Puede observarse también la existencia de un tipo de filosofía que de algún modo se identifica con la vida del hombre, la vida de un hombre consciente de sí mismo que rectifica sin cesar su pensamiento y modos de actuar, consciente de su pertenencia a la humanidad y al mundo. En este sentido, la célebre fórmula «filosofar es aprender a morir» supone una de las frases más adecuadas que se hayan acuñado nunca para definir la filosofía. Desde la perspectiva de la muerte cada instante representa una oportunidad milagrosa e inesperada, y cada mirada sobre el mundo nos dará la impresión de verlo por primera y quizá última vez. Nos asombrará entonces el insondable misterio de la presencia del mundo. El reconocimiento de este carácter en cierto modo sagrado de la vida y de la existencia nos llevará a comprender mejor nuestra responsabilidad hacia los demás y hacia nosotros mismos. Esta forma de consciencia y actitud vital proporcionaba a los antiguos serenidad y tranquilidad espiritual, posibilitando al mismo tiempo su libertad interior, el amor a los demás y la seguridad a la hora de afrontar la acción. Puede observarse por ejemplo en algunos filósofos del siglo XX, como Bergson, Lavelle o Foucault cierta tendencia a recuperar esta antigua concepción de la filosofía.

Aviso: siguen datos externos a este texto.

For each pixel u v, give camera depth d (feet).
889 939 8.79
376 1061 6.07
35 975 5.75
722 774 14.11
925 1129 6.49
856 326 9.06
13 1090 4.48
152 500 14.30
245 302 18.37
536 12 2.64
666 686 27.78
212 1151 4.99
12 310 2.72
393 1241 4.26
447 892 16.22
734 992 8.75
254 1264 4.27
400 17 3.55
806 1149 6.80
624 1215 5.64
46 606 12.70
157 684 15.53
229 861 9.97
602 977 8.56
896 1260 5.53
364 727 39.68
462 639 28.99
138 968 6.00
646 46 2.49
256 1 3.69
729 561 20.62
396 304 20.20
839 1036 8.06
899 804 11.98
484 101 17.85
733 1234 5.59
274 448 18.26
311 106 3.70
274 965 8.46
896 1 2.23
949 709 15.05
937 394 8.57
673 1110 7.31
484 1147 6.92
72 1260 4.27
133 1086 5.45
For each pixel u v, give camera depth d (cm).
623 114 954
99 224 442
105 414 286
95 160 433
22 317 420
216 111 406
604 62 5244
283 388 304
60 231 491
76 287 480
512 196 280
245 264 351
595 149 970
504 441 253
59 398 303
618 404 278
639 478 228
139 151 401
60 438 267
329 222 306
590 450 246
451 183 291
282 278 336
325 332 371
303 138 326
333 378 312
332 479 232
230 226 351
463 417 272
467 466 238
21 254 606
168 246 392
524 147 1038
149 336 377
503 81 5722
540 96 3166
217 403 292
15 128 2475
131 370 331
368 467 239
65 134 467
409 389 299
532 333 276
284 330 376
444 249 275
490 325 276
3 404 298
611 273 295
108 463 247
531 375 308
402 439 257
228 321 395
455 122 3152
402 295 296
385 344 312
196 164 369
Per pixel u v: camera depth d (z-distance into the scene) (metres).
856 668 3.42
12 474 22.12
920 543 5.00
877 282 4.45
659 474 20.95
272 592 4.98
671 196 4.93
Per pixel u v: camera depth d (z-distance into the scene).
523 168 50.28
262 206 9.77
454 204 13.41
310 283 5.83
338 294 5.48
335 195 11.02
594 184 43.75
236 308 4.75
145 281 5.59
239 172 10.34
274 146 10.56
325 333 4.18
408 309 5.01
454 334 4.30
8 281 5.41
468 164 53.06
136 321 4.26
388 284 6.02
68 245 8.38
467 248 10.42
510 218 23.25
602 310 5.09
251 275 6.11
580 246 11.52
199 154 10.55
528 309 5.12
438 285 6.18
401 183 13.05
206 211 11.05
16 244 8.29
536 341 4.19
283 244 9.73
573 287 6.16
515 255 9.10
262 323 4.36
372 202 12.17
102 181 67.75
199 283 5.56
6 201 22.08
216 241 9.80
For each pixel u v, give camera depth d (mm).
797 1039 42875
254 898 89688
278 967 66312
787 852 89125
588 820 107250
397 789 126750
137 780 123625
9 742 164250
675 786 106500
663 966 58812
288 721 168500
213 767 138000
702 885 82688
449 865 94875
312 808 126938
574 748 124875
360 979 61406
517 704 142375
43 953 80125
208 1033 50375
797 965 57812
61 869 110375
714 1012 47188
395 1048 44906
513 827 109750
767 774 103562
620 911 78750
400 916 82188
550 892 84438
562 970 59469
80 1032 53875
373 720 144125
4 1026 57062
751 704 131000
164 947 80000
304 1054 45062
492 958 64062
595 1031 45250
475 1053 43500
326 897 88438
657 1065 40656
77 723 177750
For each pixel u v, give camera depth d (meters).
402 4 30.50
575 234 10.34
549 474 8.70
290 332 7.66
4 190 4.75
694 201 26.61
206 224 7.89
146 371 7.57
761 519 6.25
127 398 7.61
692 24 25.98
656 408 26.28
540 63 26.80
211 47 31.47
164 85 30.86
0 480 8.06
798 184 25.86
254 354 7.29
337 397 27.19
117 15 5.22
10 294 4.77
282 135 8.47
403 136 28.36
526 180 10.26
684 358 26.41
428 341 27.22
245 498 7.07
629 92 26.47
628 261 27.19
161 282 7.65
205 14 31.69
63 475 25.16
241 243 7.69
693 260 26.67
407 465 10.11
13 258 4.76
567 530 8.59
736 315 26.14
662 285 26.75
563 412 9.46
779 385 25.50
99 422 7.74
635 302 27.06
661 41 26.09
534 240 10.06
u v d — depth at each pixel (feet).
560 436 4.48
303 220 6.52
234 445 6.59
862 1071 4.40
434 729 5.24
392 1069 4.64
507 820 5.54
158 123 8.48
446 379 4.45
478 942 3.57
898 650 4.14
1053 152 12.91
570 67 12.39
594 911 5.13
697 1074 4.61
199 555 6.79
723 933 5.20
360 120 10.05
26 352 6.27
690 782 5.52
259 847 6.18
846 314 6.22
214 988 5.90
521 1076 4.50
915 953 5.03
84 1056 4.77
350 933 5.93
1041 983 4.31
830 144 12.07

En apariencia tal filosofía no puede constituir un lujo, puesto que está ligada a la vida misma. Supone más bien una necesidad elemental para el hombre. Por eso filosofías como la epicúrea o la estoica se pretendían de alcance universal. Al proponer a los hombres un arte de vivir en cuanto que hombres, se estaban dirigiendo en realidad a todos los seres humanos: esclavos, mujeres, extranjeros. Tenían un carácter misional, pues intentaban convertir a las masas.

Pero sería en vano. Pues no hay que hacerse ilusiones: esta filosofía concebida como una forma de vida no puede ser ahora y siempre sino un lujo. El drama de la condición humana es que resulta imposible al mismo tiempo filosofar y no filosofar. Gracias a la consciencia filosófica se le muestran al hombre las múltiples maravillas del cosmos y de la tierra, viéndose dotado de una percepción más aguda, de una inagotable riqueza en virtud de su relación con los demás hombres, con las demás almas, invitándosele a actuar con benevolencia y justicia. Pero las preocupaciones, las necesidades y la superficialidad de la vida cotidiana le impiden acceder a esta existencia consciente de todas sus posibilidades. ¿Cómo unir armónicamente vida cotidiana y consciencia filosófica? Tal equilibrio sólo puede ser frágil y encontrarse bajo amenaza constante. «Todo lo excelso es tan difícil como raro», dice Spinoza al final de la Ética. ¿Y cómo podrían millares de hombres agobiados por la miseria y el sufrimiento alcanzar semejante estado de consciencia? ¿La condición de filósofo no consistirá también en padecer este aislamiento y al tiempo en gozar de este privilegio, de este lujo, teniendo siempre presente el drama propio de la condición humana?